**What is being asked:** Among the entries that follow, some lines contain the word "into". Show all of them.

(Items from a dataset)
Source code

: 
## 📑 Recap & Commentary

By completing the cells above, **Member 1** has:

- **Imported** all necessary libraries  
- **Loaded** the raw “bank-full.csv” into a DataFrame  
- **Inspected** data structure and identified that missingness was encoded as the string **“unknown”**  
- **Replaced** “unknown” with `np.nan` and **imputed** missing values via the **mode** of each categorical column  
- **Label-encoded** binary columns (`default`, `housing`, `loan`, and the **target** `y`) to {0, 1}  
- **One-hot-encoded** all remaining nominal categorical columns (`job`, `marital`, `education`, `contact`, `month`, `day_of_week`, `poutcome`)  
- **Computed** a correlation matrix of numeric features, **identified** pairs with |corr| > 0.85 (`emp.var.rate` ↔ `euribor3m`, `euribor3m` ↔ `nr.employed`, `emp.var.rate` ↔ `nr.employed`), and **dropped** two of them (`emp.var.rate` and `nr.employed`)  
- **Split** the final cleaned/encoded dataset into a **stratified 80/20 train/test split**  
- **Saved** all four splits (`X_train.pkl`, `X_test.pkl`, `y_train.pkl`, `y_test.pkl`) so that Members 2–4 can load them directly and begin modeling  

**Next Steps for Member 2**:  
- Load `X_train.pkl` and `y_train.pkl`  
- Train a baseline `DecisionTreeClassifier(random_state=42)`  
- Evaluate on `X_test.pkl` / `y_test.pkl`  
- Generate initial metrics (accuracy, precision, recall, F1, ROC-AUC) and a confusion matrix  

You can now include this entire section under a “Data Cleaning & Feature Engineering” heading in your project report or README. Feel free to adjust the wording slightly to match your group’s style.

**Completed exercise:**
- **Loaded** the raw “bank-full.csv” into a DataFrame  
- **Split** the final cleaned/encoded dataset into a **stratified 80/20 train/test split**  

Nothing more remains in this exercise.